Collected data:
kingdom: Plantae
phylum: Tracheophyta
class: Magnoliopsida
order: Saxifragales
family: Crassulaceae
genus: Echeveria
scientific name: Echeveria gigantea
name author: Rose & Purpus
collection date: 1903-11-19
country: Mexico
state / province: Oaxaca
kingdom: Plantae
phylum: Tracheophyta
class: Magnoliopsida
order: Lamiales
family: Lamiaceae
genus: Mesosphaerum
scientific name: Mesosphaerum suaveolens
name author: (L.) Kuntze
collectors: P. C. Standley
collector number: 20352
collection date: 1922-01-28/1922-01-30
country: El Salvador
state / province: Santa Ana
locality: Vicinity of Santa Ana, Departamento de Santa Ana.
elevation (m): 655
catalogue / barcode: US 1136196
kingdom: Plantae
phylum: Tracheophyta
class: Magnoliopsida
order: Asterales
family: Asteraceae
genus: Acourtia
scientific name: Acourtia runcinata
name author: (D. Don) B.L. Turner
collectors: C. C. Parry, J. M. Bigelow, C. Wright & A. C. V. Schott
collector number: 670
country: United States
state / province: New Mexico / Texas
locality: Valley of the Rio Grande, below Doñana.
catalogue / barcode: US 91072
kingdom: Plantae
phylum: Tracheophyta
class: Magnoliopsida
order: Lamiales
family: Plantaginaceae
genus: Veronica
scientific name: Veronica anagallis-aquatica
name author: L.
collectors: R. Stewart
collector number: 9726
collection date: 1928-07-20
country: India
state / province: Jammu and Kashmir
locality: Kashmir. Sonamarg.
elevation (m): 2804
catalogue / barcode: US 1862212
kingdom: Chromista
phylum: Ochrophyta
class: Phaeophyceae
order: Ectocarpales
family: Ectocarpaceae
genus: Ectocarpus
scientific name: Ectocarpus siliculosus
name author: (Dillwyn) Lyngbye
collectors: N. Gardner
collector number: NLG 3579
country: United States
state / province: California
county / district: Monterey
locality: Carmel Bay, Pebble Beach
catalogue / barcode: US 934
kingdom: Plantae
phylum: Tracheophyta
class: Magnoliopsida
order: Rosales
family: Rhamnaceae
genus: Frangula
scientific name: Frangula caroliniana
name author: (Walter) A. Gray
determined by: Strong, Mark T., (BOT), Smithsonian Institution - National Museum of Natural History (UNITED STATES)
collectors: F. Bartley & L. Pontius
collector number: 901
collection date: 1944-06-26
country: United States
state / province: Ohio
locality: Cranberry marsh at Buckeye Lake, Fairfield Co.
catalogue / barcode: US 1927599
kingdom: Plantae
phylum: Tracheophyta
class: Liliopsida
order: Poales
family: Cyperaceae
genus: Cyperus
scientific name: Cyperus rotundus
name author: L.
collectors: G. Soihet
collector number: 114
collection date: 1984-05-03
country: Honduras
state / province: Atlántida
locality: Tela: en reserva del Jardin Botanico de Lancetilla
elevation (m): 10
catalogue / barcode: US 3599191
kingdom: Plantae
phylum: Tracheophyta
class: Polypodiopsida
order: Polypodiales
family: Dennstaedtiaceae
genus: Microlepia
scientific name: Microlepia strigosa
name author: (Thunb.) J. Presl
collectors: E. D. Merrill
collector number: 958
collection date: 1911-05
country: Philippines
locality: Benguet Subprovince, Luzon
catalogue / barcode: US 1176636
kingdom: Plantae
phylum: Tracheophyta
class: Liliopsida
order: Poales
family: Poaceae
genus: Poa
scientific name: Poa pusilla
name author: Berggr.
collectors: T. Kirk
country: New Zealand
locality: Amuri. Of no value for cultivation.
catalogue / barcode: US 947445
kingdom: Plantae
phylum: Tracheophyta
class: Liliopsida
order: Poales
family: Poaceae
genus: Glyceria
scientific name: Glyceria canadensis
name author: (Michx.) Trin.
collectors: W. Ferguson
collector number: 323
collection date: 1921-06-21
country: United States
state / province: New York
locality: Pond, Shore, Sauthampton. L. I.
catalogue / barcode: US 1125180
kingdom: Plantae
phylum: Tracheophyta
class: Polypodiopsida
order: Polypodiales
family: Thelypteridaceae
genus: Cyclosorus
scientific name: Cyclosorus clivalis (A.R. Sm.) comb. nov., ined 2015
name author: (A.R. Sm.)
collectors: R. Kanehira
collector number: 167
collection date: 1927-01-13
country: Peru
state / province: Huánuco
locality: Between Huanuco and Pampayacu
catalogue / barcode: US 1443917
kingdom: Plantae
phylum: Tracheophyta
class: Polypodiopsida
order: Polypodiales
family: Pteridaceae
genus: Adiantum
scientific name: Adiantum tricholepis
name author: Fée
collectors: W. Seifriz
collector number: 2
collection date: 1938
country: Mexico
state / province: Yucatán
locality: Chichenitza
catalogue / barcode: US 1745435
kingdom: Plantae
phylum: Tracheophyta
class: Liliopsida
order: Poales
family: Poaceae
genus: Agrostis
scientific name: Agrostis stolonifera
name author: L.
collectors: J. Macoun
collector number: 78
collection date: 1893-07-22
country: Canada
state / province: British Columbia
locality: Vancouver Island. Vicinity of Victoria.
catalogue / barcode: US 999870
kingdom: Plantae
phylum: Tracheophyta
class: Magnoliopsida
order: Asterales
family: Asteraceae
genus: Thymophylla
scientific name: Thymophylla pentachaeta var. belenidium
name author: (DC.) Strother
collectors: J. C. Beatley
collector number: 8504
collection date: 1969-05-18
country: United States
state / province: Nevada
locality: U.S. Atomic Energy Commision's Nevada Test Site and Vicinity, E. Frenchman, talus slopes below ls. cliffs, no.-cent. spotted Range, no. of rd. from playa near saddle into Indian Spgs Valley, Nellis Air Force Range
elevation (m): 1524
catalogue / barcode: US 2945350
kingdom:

■ Exercise brief
Copy the entire listing above word for word, keeping every line in its original order.

■ Written answer
kingdom: Plantae
phylum: Tracheophyta
class: Magnoliopsida
order: Saxifragales
family: Crassulaceae
genus: Echeveria
scientific name: Echeveria gigantea
name author: Rose & Purpus
collection date: 1903-11-19
country: Mexico
state / province: Oaxaca
kingdom: Plantae
phylum: Tracheophyta
class: Magnoliopsida
order: Lamiales
family: Lamiaceae
genus: Mesosphaerum
scientific name: Mesosphaerum suaveolens
name author: (L.) Kuntze
collectors: P. C. Standley
collector number: 20352
collection date: 1922-01-28/1922-01-30
country: El Salvador
state / province: Santa Ana
locality: Vicinity of Santa Ana, Departamento de Santa Ana.
elevation (m): 655
catalogue / barcode: US 1136196
kingdom: Plantae
phylum: Tracheophyta
class: Magnoliopsida
order: Asterales
family: Asteraceae
genus: Acourtia
scientific name: Acourtia runcinata
name author: (D. Don) B.L. Turner
collectors: C. C. Parry, J. M. Bigelow, C. Wright & A. C. V. Schott
collector number: 670
country: United States
state / province: New Mexico / Texas
locality: Valley of the Rio Grande, below Doñana.
catalogue / barcode: US 91072
kingdom: Plantae
phylum: Tracheophyta
class: Magnoliopsida
order: Lamiales
family: Plantaginaceae
genus: Veronica
scientific name: Veronica anagallis-aquatica
name author: L.
collectors: R. Stewart
collector number: 9726
collection date: 1928-07-20
country: India
state / province: Jammu and Kashmir
locality: Kashmir. Sonamarg.
elevation (m): 2804
catalogue / barcode: US 1862212
kingdom: Chromista
phylum: Ochrophyta
class: Phaeophyceae
order: Ectocarpales
family: Ectocarpaceae
genus: Ectocarpus
scientific name: Ectocarpus siliculosus
name author: (Dillwyn) Lyngbye
collectors: N. Gardner
collector number: NLG 3579
country: United States
state / province: California
county / district: Monterey
locality: Carmel Bay, Pebble Beach
catalogue / barcode: US 934
kingdom: Plantae
phylum: Tracheophyta
class: Magnoliopsida
order: Rosales
family: Rhamnaceae
genus: Frangula
scientific name: Frangula caroliniana
name author: (Walter) A. Gray
determined by: Strong, Mark T., (BOT), Smithsonian Institution - National Museum of Natural History (UNITED STATES)
collectors: F. Bartley & L. Pontius
collector number: 901
collection date: 1944-06-26
country: United States
state / province: Ohio
locality: Cranberry marsh at Buckeye Lake, Fairfield Co.
catalogue / barcode: US 1927599
kingdom: Plantae
phylum: Tracheophyta
class: Liliopsida
order: Poales
family: Cyperaceae
genus: Cyperus
scientific name: Cyperus rotundus
name author: L.
collectors: G. Soihet
collector number: 114
collection date: 1984-05-03
country: Honduras
state / province: Atlántida
locality: Tela: en reserva del Jardin Botanico de Lancetilla
elevation (m): 10
catalogue / barcode: US 3599191
kingdom: Plantae
phylum: Tracheophyta
class: Polypodiopsida
order: Polypodiales
family: Dennstaedtiaceae
genus: Microlepia
scientific name: Microlepia strigosa
name author: (Thunb.) J. Presl
collectors: E. D. Merrill
collector number: 958
collection date: 1911-05
country: Philippines
locality: Benguet Subprovince, Luzon
catalogue / barcode: US 1176636
kingdom: Plantae
phylum: Tracheophyta
class: Liliopsida
order: Poales
family: Poaceae
genus: Poa
scientific name: Poa pusilla
name author: Berggr.
collectors: T. Kirk
country: New Zealand
locality: Amuri. Of no value for cultivation.
catalogue / barcode: US 947445
kingdom: Plantae
phylum: Tracheophyta
class: Liliopsida
order: Poales
family: Poaceae
genus: Glyceria
scientific name: Glyceria canadensis
name author: (Michx.) Trin.
collectors: W. Ferguson
collector number: 323
collection date: 1921-06-21
country: United States
state / province: New York
locality: Pond, Shore, Sauthampton. L. I.
catalogue / barcode: US 1125180
kingdom: Plantae
phylum: Tracheophyta
class: Polypodiopsida
order: Polypodiales
family: Thelypteridaceae
genus: Cyclosorus
scientific name: Cyclosorus clivalis (A.R. Sm.) comb. nov., ined 2015
name author: (A.R. Sm.)
collectors: R. Kanehira
collector number: 167
collection date: 1927-01-13
country: Peru
state / province: Huánuco
locality: Between Huanuco and Pampayacu
catalogue / barcode: US 1443917
kingdom: Plantae
phylum: Tracheophyta
class: Polypodiopsida
order: Polypodiales
family: Pteridaceae
genus: Adiantum
scientific name: Adiantum tricholepis
name author: Fée
collectors: W. Seifriz
collector number: 2
collection date: 1938
country: Mexico
state / province: Yucatán
locality: Chichenitza
catalogue / barcode: US 1745435
kingdom: Plantae
phylum: Tracheophyta
class: Liliopsida
order: Poales
family: Poaceae
genus: Agrostis
scientific name: Agrostis stolonifera
name author: L.
collectors: J. Macoun
collector number: 78
collection date: 1893-07-22
country: Canada
state / province: British Columbia
locality: Vancouver Island. Vicinity of Victoria.
catalogue / barcode: US 999870
kingdom: Plantae
phylum: Tracheophyta
class: Magnoliopsida
order: Asterales
family: Asteraceae
genus: Thymophylla
scientific name: Thymophylla pentachaeta var. belenidium
name author: (DC.) Strother
collectors: J. C. Beatley
collector number: 8504
collection date: 1969-05-18
country: United States
state / province: Nevada
locality: U.S. Atomic Energy Commision's Nevada Test Site and Vicinity, E. Frenchman, talus slopes below ls. cliffs, no.-cent. spotted Range, no. of rd. from playa near saddle into Indian Spgs Valley, Nellis Air Force Range
elevation (m): 1524
catalogue / barcode: US 2945350
kingdom:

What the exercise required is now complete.